Goal of the exercise: In the forum thread about network printing, which website is named as the place to buy a CUPS driver?

Text shown:
┌──
# Router, Print Server et al. (was: Lorraine)



## ld50 (Feb 15, 2006)

I just bought a new imac G5 with the intel chip.  I have a windows network with a netgear wireless router.  Both PC's are desktops and connected to the router using cables.  I have added a netgear print server ps121 which is also connected to the router with a cable. It has its own ip address and both desktops and one pc laptop can connect and print easily.  My imac g5 cna connect wireless to the router but cannot print to the print server.  I can see the network, have put in the ip address but cannot find the printer on the printer list.  I connected the printer and downloaded the print drivers to the imac and had it print directly so I know that works.  Any ideas.  Lorraine


----------



## fryke (Feb 15, 2006)

(Please use a description of your problem as the thread title, not your name. I've changed the thread title a little.)


----------



## gsahli (Feb 15, 2006)

Lorraine,
Please tell us what printer. The drivers are the biggest hassle, because most non-postscript drivers are for USB only - not like drivers on the PCs.


----------



## rossasaurus (Feb 19, 2006)

If you have an older Apple printer, it may require Appletalk, and not all Network equipt. recognizes the protocol.


----------



## paatkinson (Jun 5, 2006)

I have a new macbook and an existing windoows XP desktop. I have a netgear PS121 print server connected through a US Robotice wireless router. I also have a canon IP6000 connected to the router. This works perfectly from the windows desktop. Does anyone know how to make it work with the apple?. I am new to apple and am struggling a bit. If I go into the network I can see the router but thats as far as I can get.


----------



## gsahli (Jun 5, 2006)

http://www.macosx.com/forums/showthread.php?t=255207&highlight=ps121

You need to read your print server manual carefully and decide what comm protocols are supported. If using LPD or IPP, you need to enter the device-specific queue name from the manual in the OS X Printer Setup Utility.

You'll need to buy a CUPS driver from www.printfab.net. It's the only way to do network printing with your model printer.


----------



## paatkinson (Jun 5, 2006)

Thanks for your speedy reply, ill try the driver you have suggested.
└──
Given information:
┌──
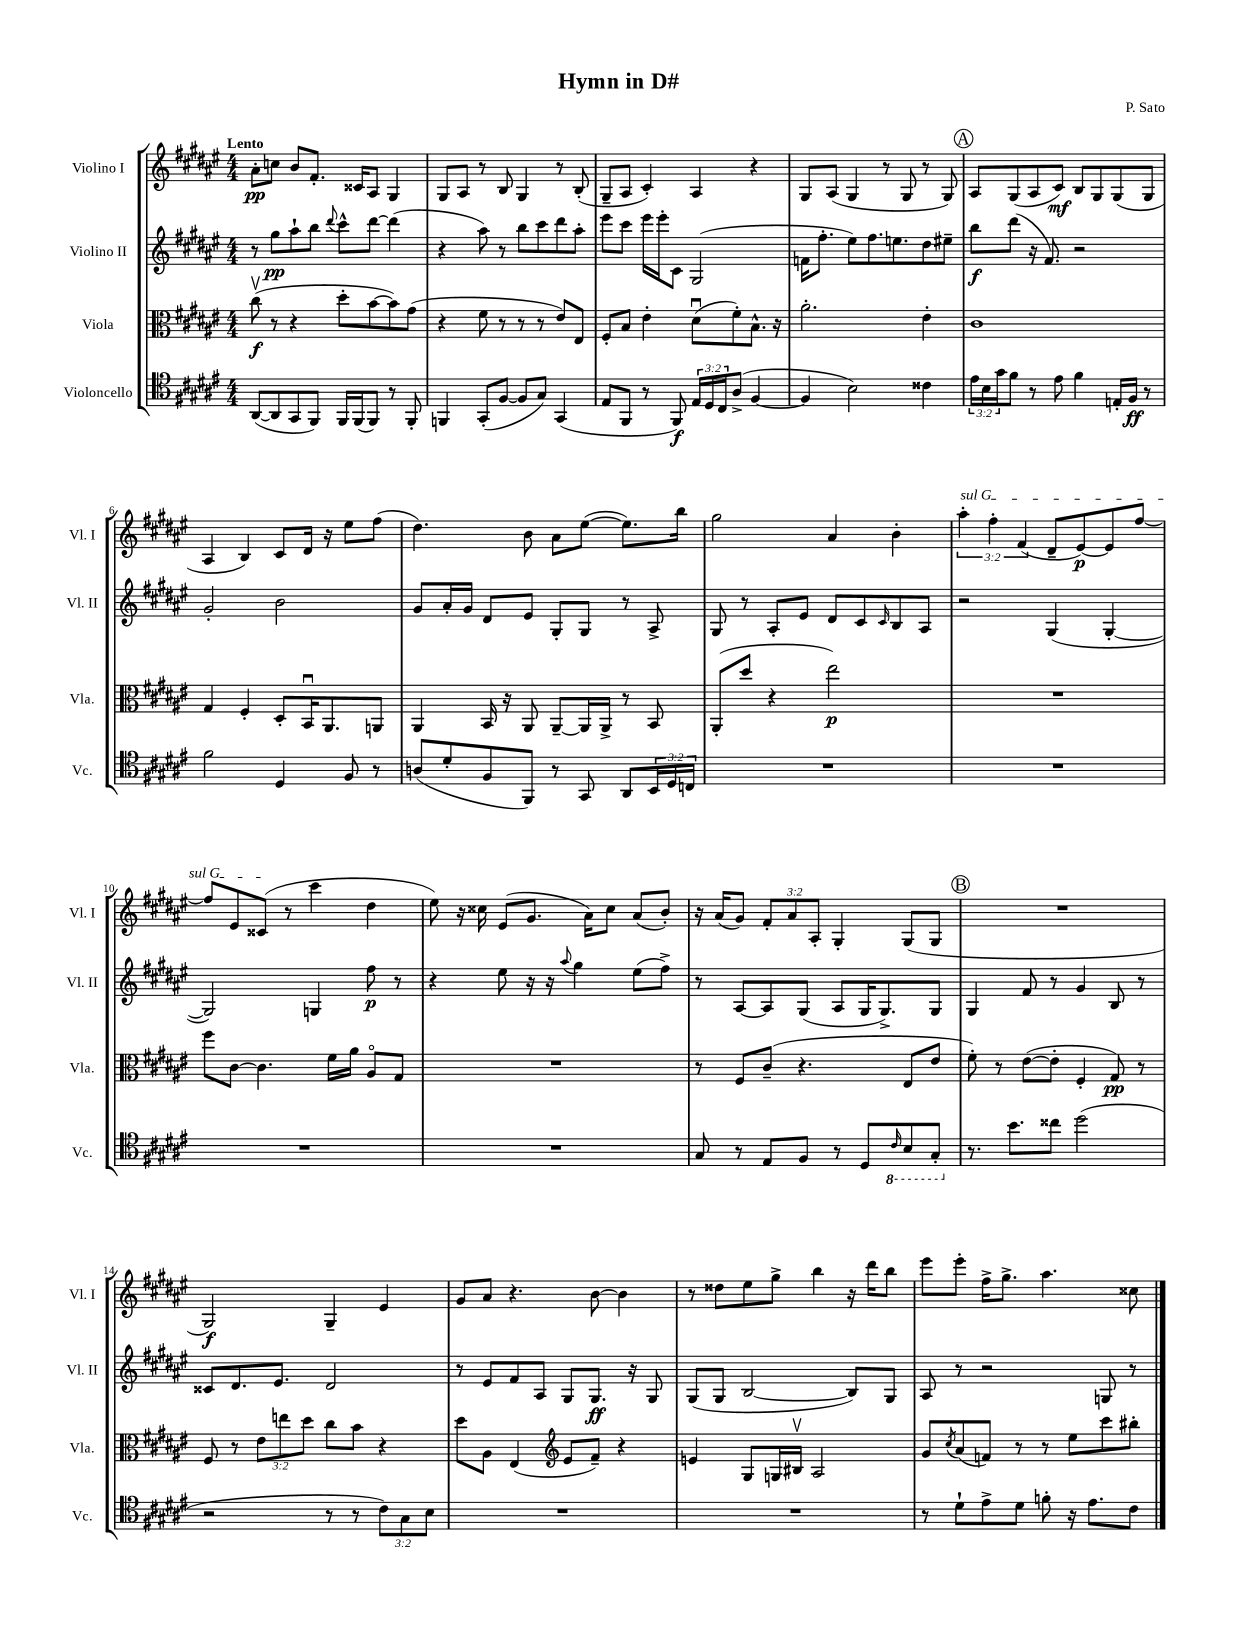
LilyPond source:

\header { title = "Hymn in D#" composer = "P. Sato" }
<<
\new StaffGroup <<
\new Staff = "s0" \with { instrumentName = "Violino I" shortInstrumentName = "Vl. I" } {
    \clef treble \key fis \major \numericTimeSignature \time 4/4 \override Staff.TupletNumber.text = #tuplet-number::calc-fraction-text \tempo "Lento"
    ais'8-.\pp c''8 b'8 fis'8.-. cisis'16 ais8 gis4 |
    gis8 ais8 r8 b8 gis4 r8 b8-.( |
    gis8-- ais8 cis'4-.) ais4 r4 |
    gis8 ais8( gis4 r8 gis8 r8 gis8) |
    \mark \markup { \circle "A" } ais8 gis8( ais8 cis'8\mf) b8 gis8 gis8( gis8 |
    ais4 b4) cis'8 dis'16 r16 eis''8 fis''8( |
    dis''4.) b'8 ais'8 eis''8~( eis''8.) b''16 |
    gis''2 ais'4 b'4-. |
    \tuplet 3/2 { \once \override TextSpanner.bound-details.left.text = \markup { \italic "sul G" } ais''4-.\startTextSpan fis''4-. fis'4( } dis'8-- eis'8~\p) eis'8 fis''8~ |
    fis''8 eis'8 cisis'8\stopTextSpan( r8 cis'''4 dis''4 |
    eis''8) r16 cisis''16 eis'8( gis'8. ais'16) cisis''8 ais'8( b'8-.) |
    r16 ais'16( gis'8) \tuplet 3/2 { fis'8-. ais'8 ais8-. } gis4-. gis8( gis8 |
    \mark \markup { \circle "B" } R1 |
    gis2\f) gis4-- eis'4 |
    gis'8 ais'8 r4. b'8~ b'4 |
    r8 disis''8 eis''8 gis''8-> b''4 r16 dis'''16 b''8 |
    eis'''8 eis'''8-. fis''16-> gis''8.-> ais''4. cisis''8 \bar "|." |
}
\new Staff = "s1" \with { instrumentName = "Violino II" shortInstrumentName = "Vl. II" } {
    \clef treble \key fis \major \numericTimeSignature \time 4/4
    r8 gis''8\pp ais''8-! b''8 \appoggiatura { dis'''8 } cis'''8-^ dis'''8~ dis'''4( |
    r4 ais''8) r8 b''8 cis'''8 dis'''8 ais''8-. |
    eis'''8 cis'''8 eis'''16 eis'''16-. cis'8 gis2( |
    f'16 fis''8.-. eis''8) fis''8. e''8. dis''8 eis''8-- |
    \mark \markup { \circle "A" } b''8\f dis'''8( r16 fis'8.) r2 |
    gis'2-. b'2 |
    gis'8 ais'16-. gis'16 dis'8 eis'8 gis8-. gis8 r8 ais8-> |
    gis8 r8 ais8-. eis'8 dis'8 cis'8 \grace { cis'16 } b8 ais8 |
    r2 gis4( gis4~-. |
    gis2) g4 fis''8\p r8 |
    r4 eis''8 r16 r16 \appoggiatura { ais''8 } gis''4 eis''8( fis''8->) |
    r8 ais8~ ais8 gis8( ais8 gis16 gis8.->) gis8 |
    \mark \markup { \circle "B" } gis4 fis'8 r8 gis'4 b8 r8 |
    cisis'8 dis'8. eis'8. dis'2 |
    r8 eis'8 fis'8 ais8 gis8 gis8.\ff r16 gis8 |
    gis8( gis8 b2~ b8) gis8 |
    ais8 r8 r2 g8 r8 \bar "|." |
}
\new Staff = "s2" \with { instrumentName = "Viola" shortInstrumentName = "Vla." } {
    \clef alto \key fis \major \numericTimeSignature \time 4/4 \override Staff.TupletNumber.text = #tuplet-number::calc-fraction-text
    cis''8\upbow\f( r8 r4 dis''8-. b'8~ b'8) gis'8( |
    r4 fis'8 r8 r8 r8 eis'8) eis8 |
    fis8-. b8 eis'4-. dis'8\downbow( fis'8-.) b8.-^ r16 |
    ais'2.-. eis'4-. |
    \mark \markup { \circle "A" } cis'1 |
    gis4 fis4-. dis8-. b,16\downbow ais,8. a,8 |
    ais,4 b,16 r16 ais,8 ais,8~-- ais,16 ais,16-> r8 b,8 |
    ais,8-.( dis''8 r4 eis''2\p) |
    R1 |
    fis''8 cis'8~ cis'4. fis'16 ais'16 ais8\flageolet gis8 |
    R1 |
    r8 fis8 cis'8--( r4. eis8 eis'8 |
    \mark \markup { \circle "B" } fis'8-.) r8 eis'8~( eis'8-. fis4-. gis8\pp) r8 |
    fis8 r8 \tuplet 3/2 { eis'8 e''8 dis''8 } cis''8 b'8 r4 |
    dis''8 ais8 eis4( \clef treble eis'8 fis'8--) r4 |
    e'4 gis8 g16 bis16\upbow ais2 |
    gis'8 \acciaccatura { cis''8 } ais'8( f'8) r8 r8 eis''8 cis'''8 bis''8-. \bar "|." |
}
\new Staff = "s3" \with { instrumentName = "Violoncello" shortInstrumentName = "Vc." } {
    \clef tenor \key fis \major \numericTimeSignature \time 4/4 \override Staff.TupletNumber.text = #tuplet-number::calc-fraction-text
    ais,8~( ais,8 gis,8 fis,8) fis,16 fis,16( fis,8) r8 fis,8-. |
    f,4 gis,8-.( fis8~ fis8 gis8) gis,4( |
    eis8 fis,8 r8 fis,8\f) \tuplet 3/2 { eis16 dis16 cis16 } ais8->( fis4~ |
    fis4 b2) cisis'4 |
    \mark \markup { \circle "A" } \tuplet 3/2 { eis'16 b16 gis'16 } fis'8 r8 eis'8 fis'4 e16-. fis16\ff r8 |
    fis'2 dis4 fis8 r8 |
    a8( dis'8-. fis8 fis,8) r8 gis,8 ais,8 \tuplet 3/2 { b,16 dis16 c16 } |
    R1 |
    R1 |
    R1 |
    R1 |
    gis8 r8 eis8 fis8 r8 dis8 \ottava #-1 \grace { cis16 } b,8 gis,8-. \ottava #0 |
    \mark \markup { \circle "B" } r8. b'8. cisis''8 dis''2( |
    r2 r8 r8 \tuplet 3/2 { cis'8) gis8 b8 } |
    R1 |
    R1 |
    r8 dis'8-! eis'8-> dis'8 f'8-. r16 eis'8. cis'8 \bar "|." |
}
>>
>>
└──
┌──
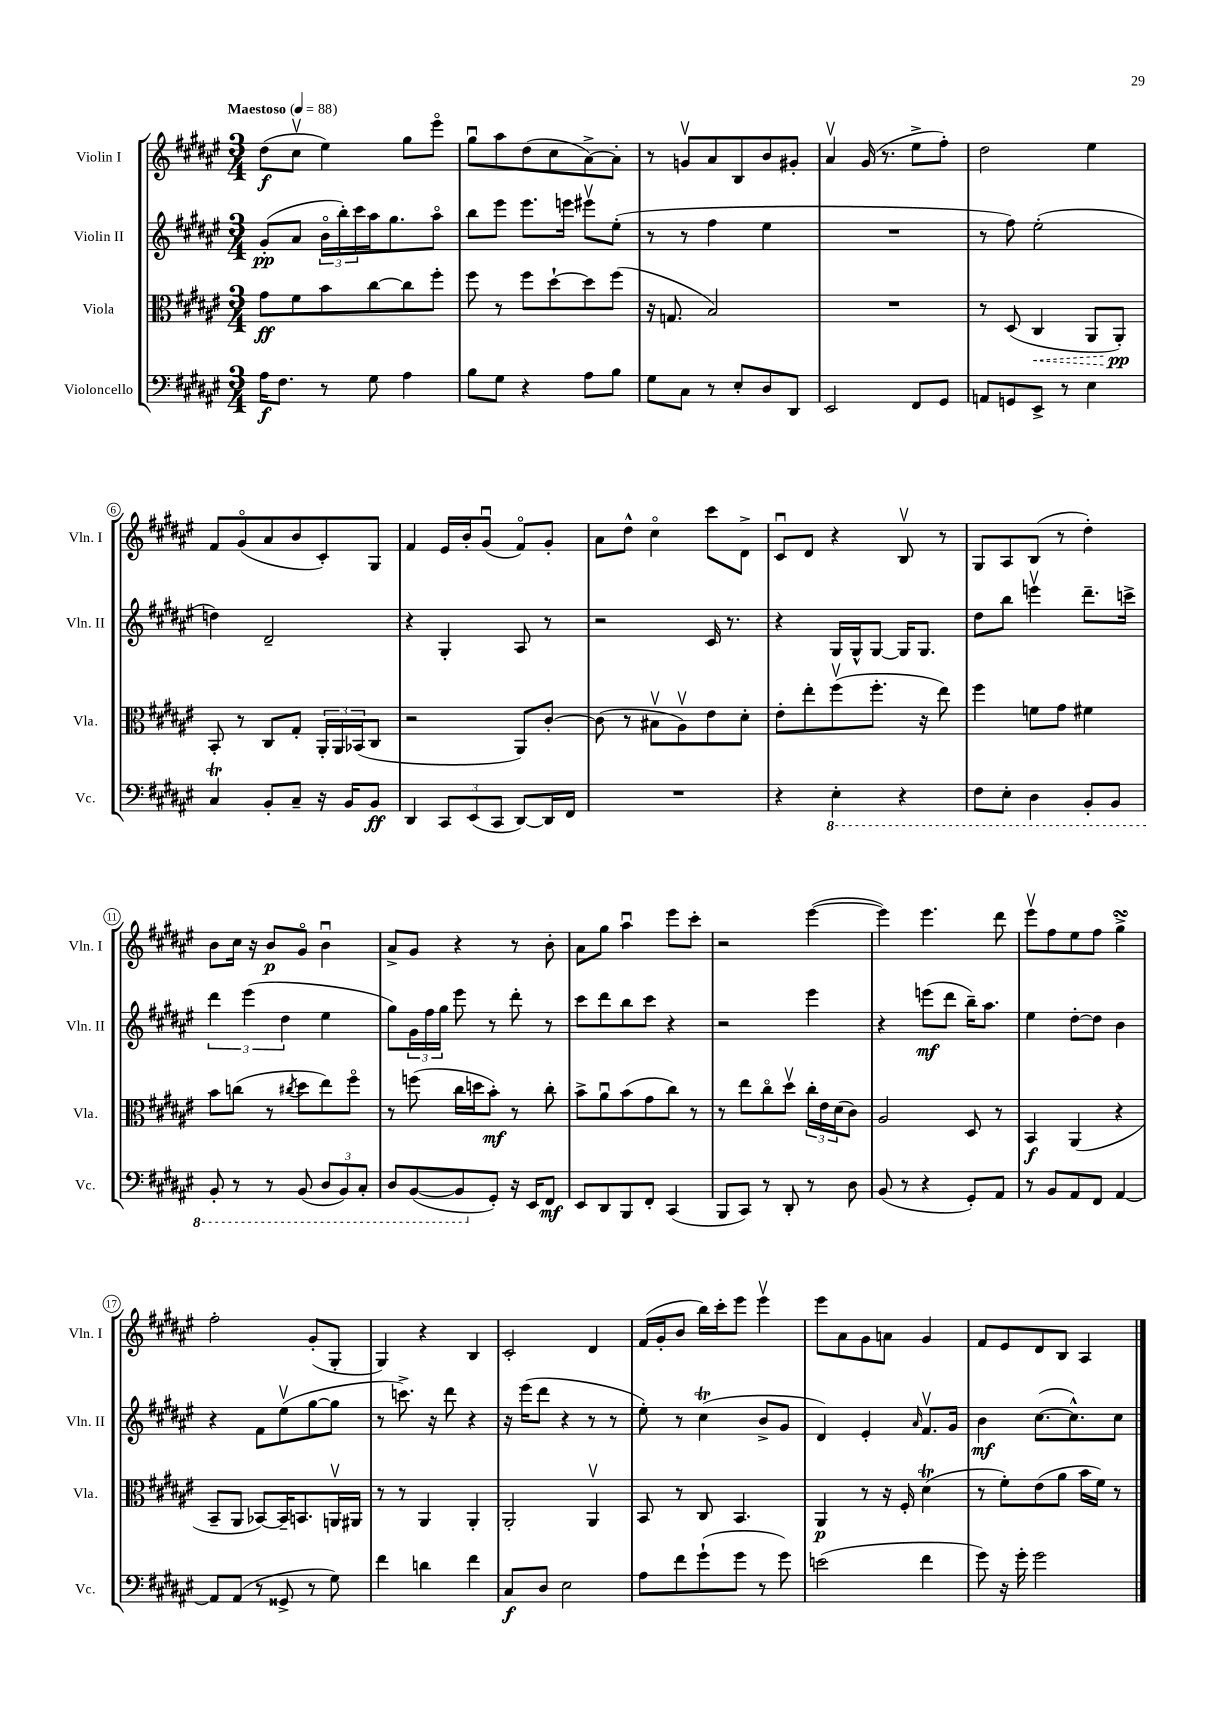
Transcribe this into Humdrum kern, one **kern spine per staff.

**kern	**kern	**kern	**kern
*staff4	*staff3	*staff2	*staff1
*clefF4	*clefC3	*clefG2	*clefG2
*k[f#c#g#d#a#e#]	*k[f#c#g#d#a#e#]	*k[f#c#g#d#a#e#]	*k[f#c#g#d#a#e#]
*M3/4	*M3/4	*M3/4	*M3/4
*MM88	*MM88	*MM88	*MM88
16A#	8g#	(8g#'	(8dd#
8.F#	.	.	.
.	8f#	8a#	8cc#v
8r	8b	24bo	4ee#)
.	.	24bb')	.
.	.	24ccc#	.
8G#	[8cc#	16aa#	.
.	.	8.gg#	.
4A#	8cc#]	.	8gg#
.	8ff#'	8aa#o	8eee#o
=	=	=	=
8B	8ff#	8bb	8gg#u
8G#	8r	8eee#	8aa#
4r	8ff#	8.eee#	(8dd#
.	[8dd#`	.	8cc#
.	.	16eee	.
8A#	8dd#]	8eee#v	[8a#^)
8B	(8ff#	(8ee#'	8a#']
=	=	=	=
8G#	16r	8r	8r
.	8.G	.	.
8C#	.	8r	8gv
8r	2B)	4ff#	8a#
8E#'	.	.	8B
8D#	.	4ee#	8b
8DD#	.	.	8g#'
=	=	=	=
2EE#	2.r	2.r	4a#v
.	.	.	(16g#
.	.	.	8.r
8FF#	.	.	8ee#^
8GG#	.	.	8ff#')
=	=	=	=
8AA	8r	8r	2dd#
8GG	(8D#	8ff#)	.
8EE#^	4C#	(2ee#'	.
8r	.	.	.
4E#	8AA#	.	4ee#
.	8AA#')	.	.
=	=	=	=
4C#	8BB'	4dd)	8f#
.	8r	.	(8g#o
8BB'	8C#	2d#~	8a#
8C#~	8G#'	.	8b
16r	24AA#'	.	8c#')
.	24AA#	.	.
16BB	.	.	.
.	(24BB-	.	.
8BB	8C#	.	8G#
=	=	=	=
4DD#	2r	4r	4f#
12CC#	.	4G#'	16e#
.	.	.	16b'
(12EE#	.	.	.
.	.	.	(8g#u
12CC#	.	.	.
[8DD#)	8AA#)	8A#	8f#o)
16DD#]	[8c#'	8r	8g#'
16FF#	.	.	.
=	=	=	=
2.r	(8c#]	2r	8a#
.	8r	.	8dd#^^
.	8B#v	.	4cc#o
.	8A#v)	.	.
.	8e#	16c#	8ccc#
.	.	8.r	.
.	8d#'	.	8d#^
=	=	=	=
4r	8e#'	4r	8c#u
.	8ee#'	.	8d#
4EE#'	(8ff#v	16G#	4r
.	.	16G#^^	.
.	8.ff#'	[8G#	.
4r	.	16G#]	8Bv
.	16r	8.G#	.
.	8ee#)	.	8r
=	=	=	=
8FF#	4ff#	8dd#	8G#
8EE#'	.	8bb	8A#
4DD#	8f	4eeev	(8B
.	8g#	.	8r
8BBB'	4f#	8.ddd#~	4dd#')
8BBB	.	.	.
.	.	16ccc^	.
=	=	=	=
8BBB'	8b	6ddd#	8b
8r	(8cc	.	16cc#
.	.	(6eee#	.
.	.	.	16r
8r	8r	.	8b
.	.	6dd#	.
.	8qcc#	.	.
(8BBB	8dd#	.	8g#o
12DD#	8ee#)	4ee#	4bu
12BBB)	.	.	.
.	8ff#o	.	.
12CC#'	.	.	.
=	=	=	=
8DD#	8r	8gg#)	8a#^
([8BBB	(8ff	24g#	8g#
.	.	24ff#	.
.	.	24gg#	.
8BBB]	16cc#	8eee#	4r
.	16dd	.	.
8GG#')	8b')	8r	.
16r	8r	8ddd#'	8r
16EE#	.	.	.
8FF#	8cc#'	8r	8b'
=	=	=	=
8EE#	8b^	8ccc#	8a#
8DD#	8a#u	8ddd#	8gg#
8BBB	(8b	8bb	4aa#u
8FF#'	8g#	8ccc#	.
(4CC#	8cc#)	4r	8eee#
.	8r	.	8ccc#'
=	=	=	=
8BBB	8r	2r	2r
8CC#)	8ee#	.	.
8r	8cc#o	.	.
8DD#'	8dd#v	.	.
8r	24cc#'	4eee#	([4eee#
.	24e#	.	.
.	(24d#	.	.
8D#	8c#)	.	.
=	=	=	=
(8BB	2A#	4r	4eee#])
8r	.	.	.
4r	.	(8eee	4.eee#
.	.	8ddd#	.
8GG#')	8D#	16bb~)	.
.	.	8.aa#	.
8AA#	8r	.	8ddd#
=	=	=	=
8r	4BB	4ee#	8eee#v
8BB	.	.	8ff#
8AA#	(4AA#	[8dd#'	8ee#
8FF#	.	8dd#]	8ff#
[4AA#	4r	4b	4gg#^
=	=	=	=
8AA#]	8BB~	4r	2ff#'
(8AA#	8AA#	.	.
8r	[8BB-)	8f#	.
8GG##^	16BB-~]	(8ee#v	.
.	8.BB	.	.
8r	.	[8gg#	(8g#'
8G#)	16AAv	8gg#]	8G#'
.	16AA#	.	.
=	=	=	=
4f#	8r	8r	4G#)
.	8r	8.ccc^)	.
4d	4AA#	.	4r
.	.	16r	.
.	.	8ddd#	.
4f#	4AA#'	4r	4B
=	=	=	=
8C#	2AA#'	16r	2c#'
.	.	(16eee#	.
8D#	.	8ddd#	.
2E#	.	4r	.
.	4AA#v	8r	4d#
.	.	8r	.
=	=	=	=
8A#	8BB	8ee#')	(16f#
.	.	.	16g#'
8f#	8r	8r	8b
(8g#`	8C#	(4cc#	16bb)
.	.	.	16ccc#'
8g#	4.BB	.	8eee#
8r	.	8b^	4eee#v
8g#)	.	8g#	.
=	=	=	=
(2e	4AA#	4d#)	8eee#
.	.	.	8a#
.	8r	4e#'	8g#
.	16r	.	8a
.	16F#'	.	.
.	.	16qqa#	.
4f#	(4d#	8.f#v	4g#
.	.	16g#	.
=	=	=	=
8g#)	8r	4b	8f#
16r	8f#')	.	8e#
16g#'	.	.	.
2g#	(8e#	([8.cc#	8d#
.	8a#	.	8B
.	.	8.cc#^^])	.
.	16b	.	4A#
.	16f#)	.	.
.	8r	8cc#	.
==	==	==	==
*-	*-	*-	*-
└──
Complete output: www.printfab.net